[TriLUG] Clusters, performance, etc...

Mon Nov 7 22:02:31 EST 2005

Mark Freeze wrote:
> You guys are way ahead of me on some of the hardware questions... However,
> to try and answer some of them:
>  I have a script that controls the following actions:
>  1. Runs a c++ program that I wrote that opens a text file (the 50 - 100 MB
> file that I mentioned), reads each line sequentially and splits the data
> into two output files after performing numerous tasks to the data. (e.g.
> checking the validity of the zip code, making sure it matches the state,
> calculating amounts due, etc...
>  2. Makes the second file into a dbase file
>  3. Runs another c++ program on the first file that examines each record in
> the file and compares it to another database (using proprietary code
> libraries supplied by our software vendor) that corrects any bad info in the
> address, adds a zip+4, adds carrier route info, etc...
>  4. Looks for another text file to process
>  5. Appends all processed text files together
>  6. Appends all dbase files into one
>  As I said in my previous post, each 100MB text file takes about 1 hr to
> run.
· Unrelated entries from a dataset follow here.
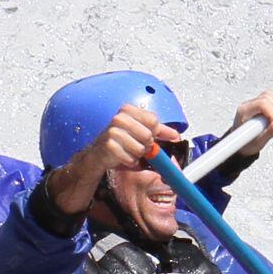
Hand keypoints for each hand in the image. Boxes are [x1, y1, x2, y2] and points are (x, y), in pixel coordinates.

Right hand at [44, 106, 180, 219]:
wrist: (96, 156)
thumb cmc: (119, 143)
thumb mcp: (140, 134)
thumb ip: (159, 132)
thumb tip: (176, 135)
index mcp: (128, 110)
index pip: (153, 121)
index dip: (157, 133)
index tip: (155, 138)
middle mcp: (119, 118)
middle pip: (148, 135)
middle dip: (146, 146)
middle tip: (136, 147)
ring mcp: (112, 131)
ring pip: (140, 148)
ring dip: (137, 155)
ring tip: (127, 152)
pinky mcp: (108, 146)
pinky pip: (130, 158)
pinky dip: (129, 163)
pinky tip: (121, 158)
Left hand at [231, 86, 272, 142]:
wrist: (239, 145)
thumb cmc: (245, 144)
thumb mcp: (257, 143)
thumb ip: (267, 134)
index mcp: (244, 112)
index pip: (262, 103)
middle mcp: (247, 105)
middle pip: (267, 97)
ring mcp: (253, 103)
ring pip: (269, 94)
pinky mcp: (260, 105)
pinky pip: (270, 95)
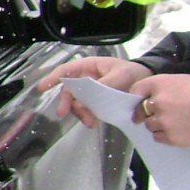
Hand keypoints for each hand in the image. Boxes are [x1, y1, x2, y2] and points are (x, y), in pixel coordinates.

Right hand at [37, 56, 152, 127]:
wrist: (147, 84)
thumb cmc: (134, 73)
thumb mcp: (123, 74)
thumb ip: (107, 82)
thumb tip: (94, 91)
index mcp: (90, 66)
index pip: (67, 70)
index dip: (53, 78)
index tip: (42, 88)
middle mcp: (87, 78)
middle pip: (70, 89)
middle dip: (66, 102)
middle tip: (62, 113)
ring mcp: (91, 91)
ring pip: (77, 102)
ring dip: (80, 113)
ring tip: (90, 122)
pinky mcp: (97, 102)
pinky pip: (88, 109)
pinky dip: (88, 117)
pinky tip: (94, 122)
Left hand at [129, 73, 189, 144]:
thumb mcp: (179, 80)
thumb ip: (162, 88)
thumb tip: (149, 98)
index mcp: (159, 84)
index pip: (136, 90)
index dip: (137, 96)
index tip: (139, 102)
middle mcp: (156, 103)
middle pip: (140, 111)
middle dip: (146, 113)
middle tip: (153, 114)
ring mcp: (163, 121)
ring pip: (150, 125)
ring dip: (156, 124)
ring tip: (172, 121)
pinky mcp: (171, 137)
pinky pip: (158, 137)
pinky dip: (164, 135)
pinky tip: (175, 130)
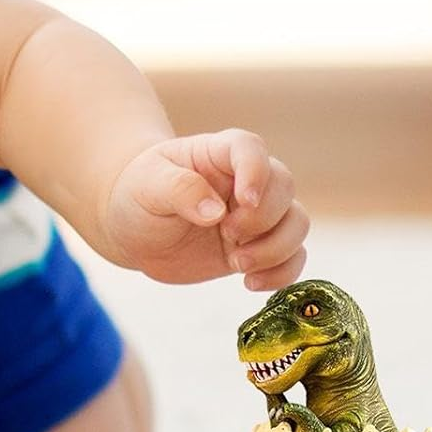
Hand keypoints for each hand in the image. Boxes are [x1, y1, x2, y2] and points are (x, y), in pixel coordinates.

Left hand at [99, 129, 308, 288]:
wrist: (134, 229)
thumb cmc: (138, 194)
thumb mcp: (147, 185)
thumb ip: (179, 190)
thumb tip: (215, 211)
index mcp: (218, 154)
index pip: (250, 148)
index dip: (256, 171)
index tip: (245, 201)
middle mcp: (245, 180)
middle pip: (284, 186)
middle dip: (262, 218)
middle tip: (227, 235)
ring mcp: (256, 215)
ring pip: (297, 222)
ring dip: (276, 248)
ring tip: (237, 264)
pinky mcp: (258, 246)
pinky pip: (292, 256)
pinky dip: (283, 273)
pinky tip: (250, 283)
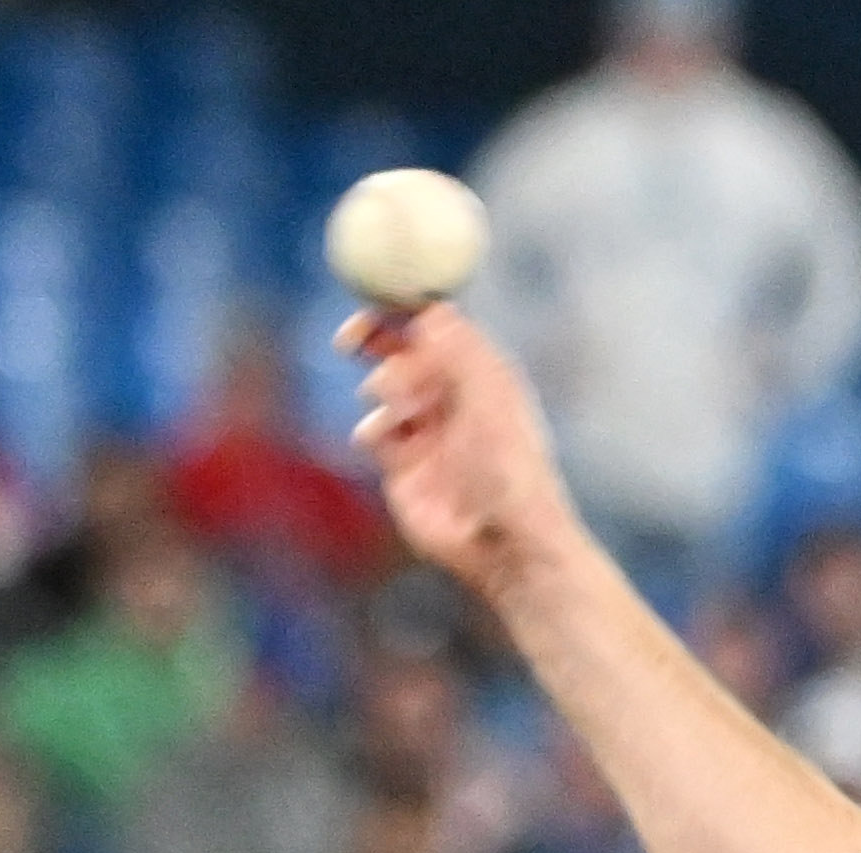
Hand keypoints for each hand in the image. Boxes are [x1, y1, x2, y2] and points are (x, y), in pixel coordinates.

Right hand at [345, 301, 587, 606]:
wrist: (503, 544)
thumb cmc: (509, 471)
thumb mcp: (489, 401)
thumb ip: (461, 352)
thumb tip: (432, 307)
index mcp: (481, 375)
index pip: (435, 327)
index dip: (403, 309)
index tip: (375, 300)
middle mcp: (453, 398)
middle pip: (402, 351)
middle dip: (375, 340)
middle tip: (351, 338)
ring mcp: (426, 432)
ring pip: (384, 390)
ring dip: (382, 392)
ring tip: (402, 415)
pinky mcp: (403, 467)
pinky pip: (373, 432)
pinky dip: (371, 429)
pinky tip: (383, 442)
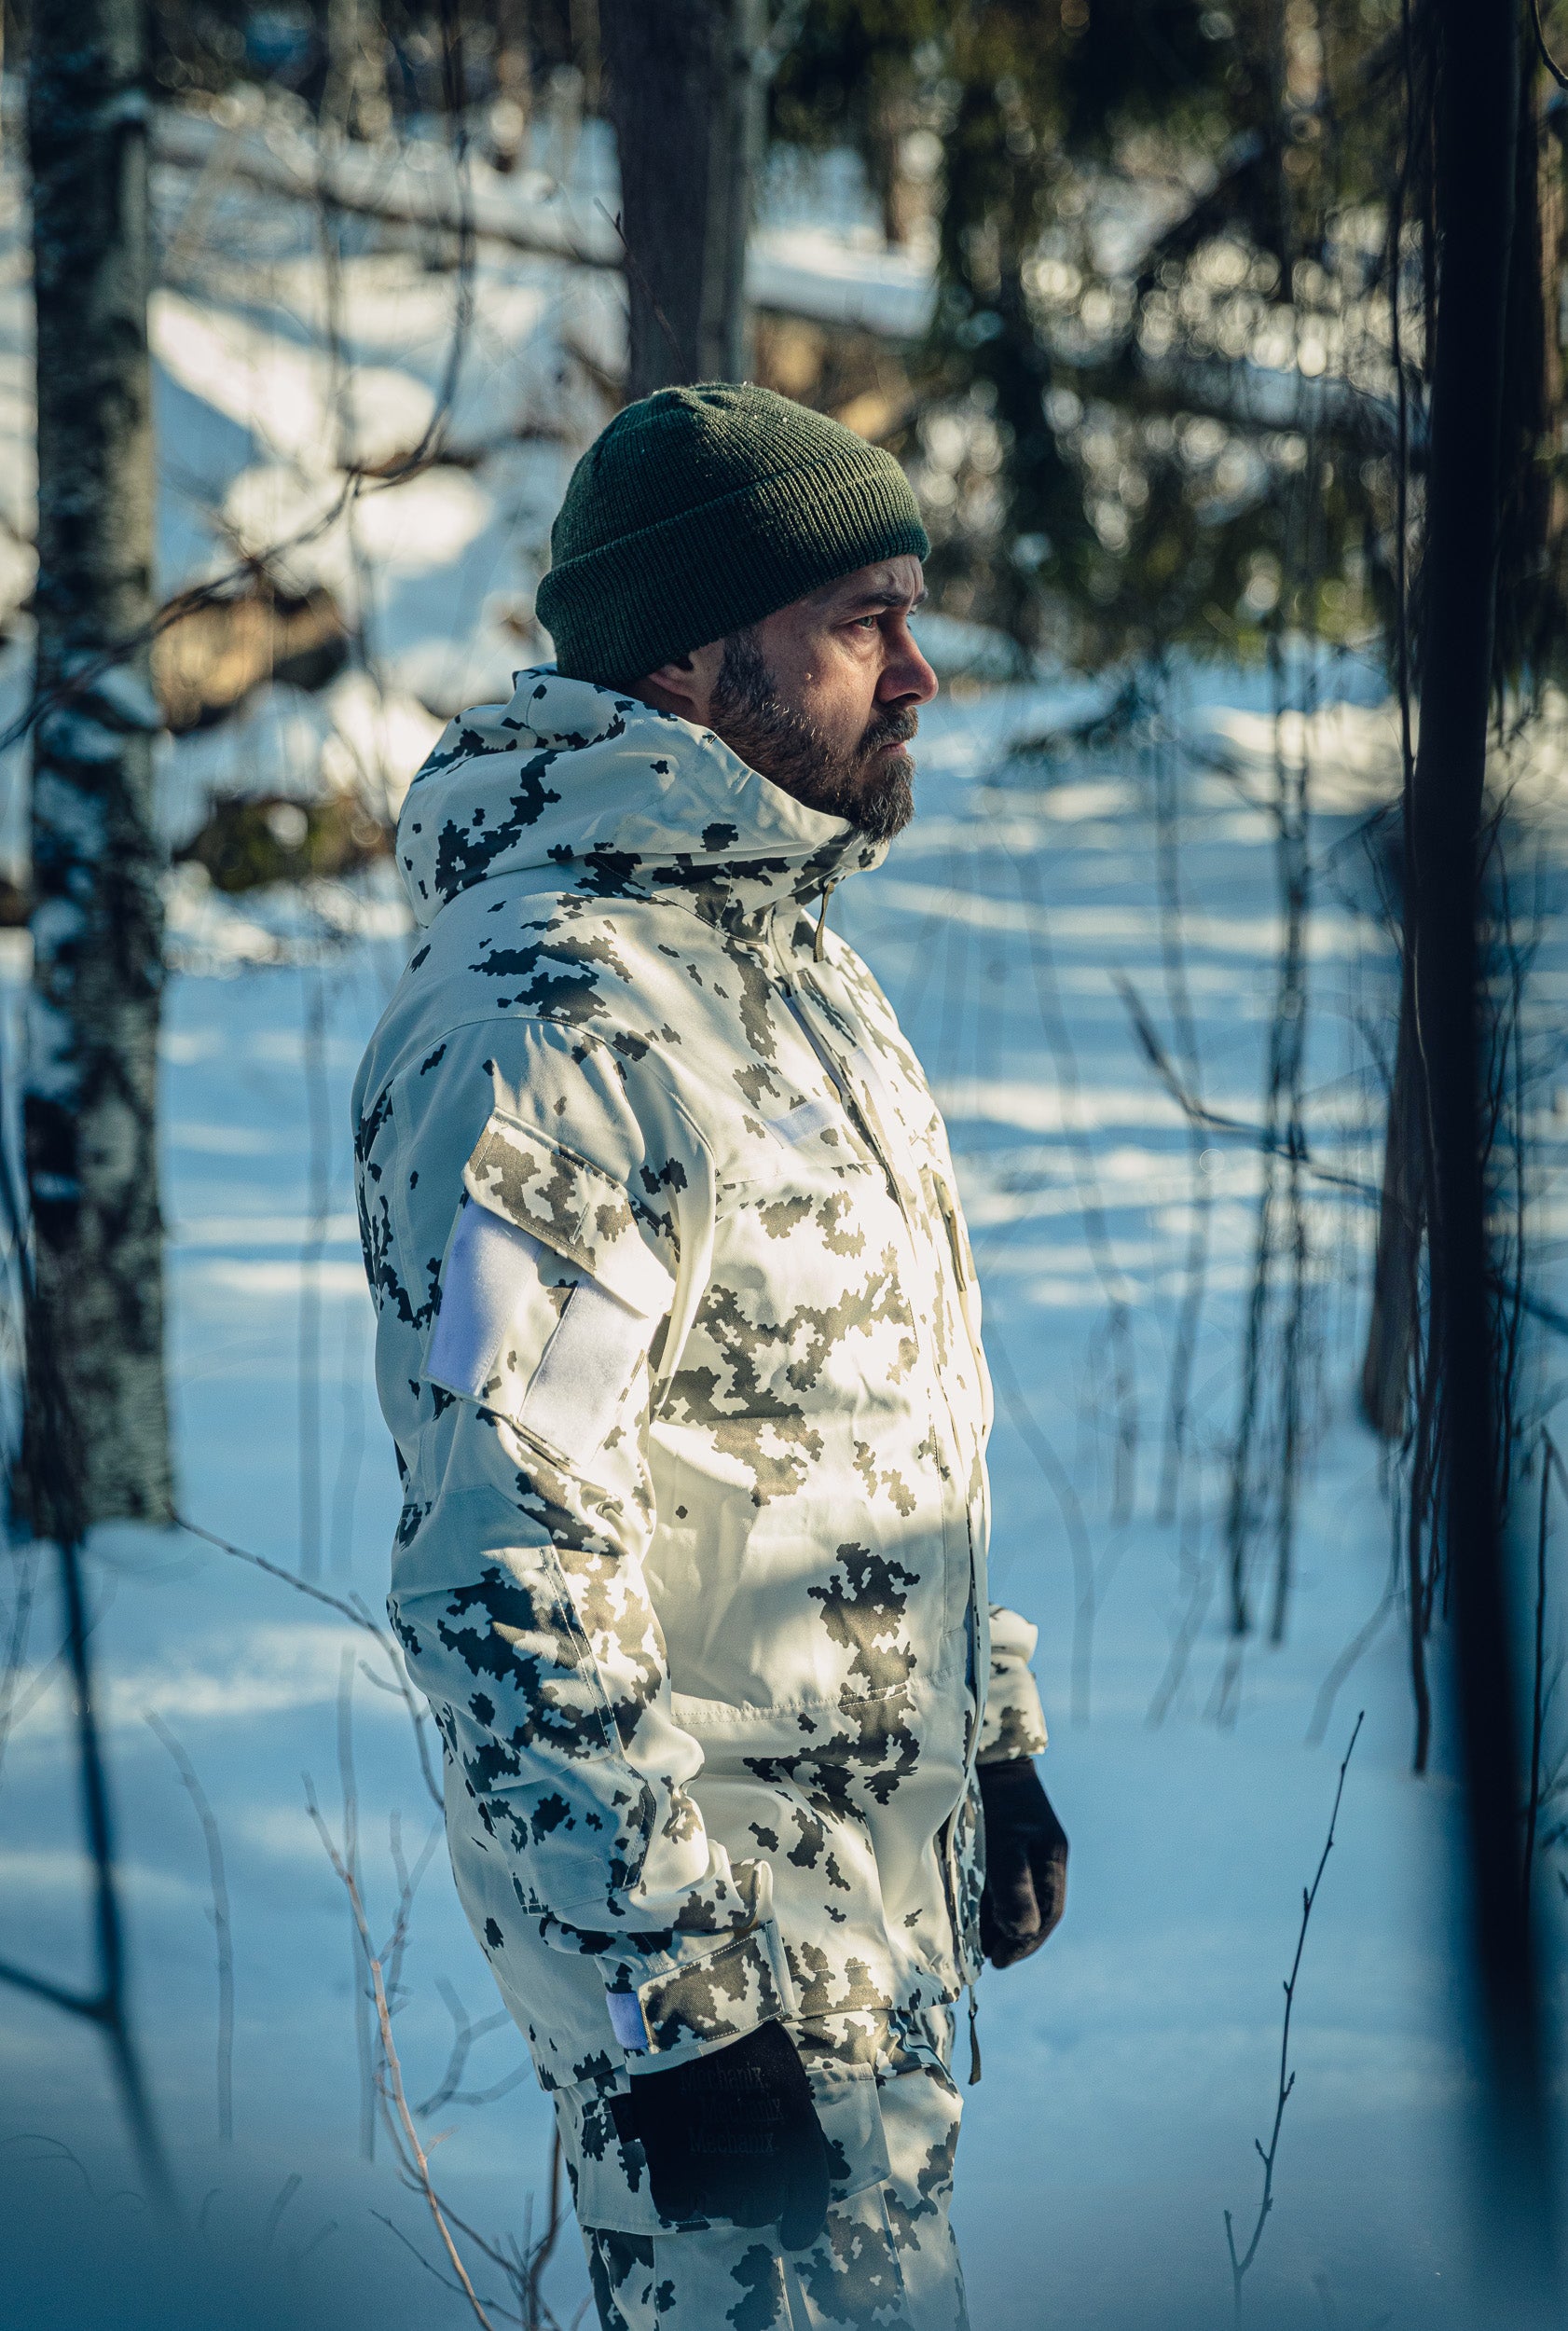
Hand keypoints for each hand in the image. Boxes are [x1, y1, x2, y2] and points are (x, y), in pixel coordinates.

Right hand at [624, 2020, 830, 2246]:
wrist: (693, 2032)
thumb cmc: (748, 2051)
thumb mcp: (792, 2093)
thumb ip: (808, 2140)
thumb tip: (839, 2173)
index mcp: (799, 2155)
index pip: (807, 2211)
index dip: (801, 2227)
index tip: (793, 2234)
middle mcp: (765, 2182)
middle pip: (761, 2211)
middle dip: (753, 2190)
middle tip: (735, 2150)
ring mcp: (718, 2190)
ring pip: (722, 2209)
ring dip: (716, 2188)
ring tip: (705, 2140)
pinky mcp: (676, 2190)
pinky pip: (682, 2205)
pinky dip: (680, 2188)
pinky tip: (680, 2151)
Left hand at [978, 1757, 1068, 1967]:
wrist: (981, 1750)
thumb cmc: (995, 1799)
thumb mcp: (1005, 1846)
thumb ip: (1013, 1889)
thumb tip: (1022, 1935)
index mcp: (1052, 1858)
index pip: (1047, 1914)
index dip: (1025, 1943)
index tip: (999, 1961)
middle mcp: (1042, 1855)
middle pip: (1033, 1908)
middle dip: (1012, 1937)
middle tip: (985, 1959)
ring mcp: (1024, 1845)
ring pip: (1016, 1895)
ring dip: (999, 1921)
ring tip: (975, 1941)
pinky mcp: (1002, 1836)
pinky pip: (1001, 1879)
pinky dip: (989, 1899)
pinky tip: (970, 1909)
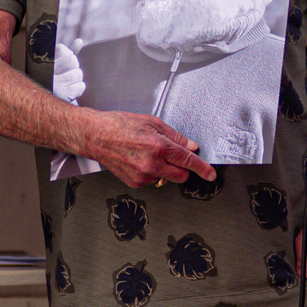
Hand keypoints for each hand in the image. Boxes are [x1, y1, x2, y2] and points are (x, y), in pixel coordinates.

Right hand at [83, 114, 216, 189]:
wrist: (96, 137)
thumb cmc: (121, 125)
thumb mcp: (152, 122)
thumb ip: (175, 137)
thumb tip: (191, 147)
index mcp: (159, 146)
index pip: (188, 161)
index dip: (203, 168)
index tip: (210, 175)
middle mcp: (152, 164)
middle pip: (182, 175)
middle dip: (183, 168)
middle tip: (174, 156)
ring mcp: (143, 176)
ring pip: (167, 178)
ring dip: (165, 169)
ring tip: (147, 153)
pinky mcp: (135, 183)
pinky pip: (153, 180)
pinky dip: (152, 172)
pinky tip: (139, 160)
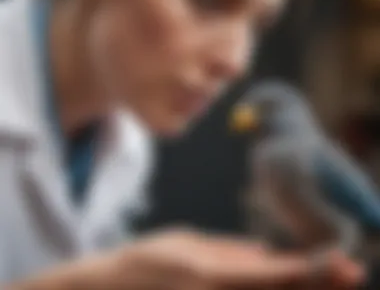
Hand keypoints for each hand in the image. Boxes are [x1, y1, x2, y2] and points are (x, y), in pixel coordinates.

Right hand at [11, 229, 364, 289]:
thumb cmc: (143, 261)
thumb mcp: (184, 242)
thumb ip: (226, 251)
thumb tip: (265, 253)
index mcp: (207, 275)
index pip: (270, 276)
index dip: (309, 271)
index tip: (341, 264)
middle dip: (315, 286)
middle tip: (347, 272)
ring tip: (330, 277)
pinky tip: (280, 283)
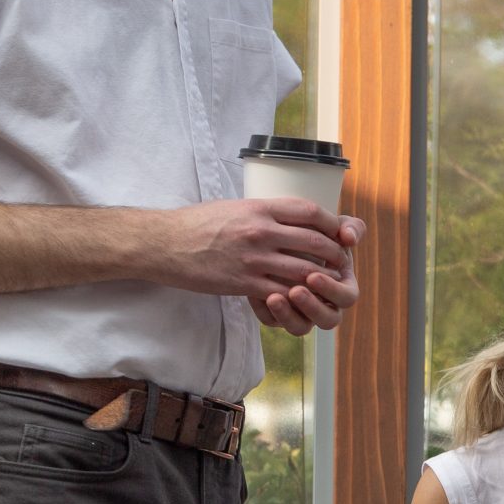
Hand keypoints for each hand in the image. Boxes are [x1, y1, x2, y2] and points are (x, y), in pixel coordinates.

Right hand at [156, 197, 349, 303]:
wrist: (163, 243)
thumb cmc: (198, 223)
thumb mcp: (235, 206)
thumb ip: (266, 212)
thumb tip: (293, 216)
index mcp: (260, 208)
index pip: (311, 212)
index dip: (330, 224)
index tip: (337, 232)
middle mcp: (261, 231)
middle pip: (315, 242)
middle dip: (334, 254)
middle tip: (340, 261)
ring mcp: (254, 259)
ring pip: (304, 271)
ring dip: (321, 278)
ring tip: (328, 281)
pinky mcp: (244, 282)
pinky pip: (282, 291)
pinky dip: (297, 295)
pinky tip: (302, 296)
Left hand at [249, 215, 364, 335]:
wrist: (275, 239)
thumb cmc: (311, 232)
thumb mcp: (330, 227)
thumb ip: (349, 227)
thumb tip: (349, 237)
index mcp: (342, 286)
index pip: (347, 298)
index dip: (333, 290)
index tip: (313, 276)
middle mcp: (325, 304)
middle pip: (329, 320)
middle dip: (313, 307)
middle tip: (296, 291)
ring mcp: (301, 312)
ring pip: (300, 328)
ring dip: (289, 315)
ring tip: (274, 297)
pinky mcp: (278, 314)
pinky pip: (274, 323)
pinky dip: (268, 312)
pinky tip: (255, 296)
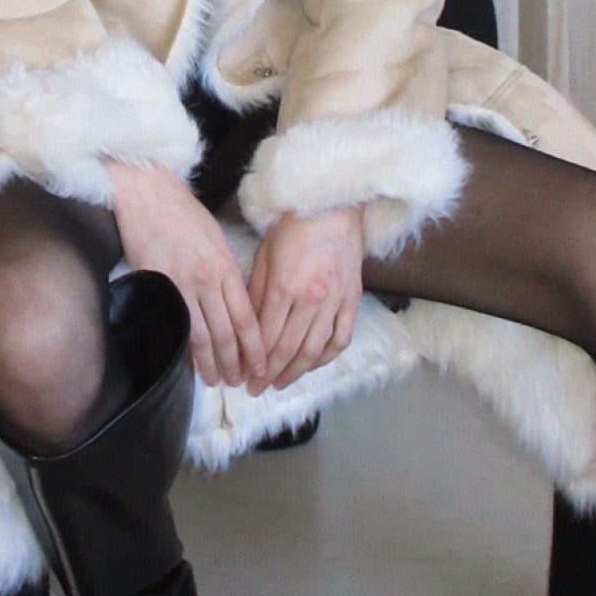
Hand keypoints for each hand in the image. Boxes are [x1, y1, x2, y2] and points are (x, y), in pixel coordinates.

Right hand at [105, 161, 265, 390]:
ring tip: (215, 380)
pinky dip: (183, 348)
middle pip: (226, 333)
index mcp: (227, 266)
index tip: (261, 368)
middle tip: (240, 383)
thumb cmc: (184, 212)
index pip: (247, 318)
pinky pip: (174, 325)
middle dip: (235, 363)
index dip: (255, 349)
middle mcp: (207, 280)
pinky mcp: (157, 286)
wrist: (147, 194)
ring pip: (200, 336)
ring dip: (210, 363)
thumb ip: (227, 274)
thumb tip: (234, 306)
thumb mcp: (217, 240)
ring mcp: (180, 285)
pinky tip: (187, 361)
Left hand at [247, 206, 363, 392]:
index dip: (254, 361)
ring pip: (314, 350)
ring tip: (281, 384)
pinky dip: (326, 356)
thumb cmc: (294, 224)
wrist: (335, 204)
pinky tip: (313, 364)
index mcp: (284, 286)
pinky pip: (341, 337)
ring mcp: (335, 301)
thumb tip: (245, 325)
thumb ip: (255, 291)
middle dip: (270, 374)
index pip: (266, 337)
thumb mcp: (265, 253)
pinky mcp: (352, 299)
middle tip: (257, 390)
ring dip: (296, 372)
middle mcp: (310, 299)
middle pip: (288, 349)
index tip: (243, 375)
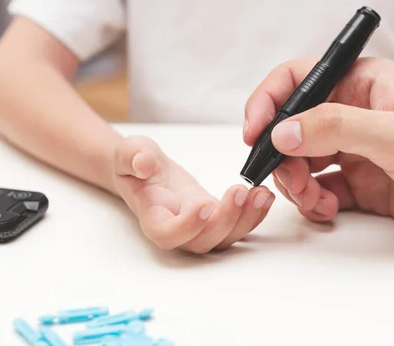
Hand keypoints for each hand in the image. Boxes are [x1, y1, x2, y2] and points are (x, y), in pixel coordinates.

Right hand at [111, 136, 274, 252]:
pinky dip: (254, 214)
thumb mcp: (129, 152)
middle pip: (203, 241)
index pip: (167, 235)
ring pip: (225, 238)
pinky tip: (264, 194)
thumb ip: (133, 157)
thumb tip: (143, 163)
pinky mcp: (217, 218)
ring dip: (246, 219)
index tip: (202, 204)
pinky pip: (238, 225)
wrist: (148, 170)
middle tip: (240, 191)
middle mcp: (178, 230)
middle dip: (226, 220)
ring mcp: (200, 227)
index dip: (186, 226)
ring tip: (260, 193)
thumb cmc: (137, 163)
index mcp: (153, 217)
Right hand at [244, 57, 393, 239]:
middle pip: (294, 126)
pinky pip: (322, 189)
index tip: (254, 131)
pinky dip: (315, 201)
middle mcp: (355, 113)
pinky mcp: (364, 183)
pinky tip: (327, 209)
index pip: (299, 79)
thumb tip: (282, 131)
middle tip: (288, 179)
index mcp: (363, 83)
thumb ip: (336, 129)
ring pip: (304, 161)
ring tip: (313, 201)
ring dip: (297, 182)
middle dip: (282, 154)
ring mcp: (358, 149)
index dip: (269, 101)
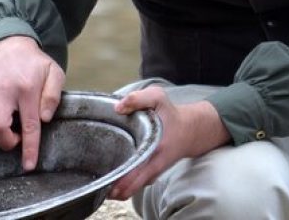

Most of this time is spent on step 3.
>  So, would clustering speed up this sometimes 3 - 4 hr process?
>  Thanks,
> Mark.

How much file space does your whole process use (while in motion)?
Sounds like it might only be a couple of hundred Megabytes. In that kind
of a situation try building a RAM disk and run the whole process from
that RAM disk.

I've done a lot of database intensive activities this way and gotten
speed increases of 10x by moving everything directly into RAM. That
would mean a 3 hour job would take about 18 minutes. That is a lot
better speed increase than you will get by using parallelization. 

Good Luck!

Jon Carnes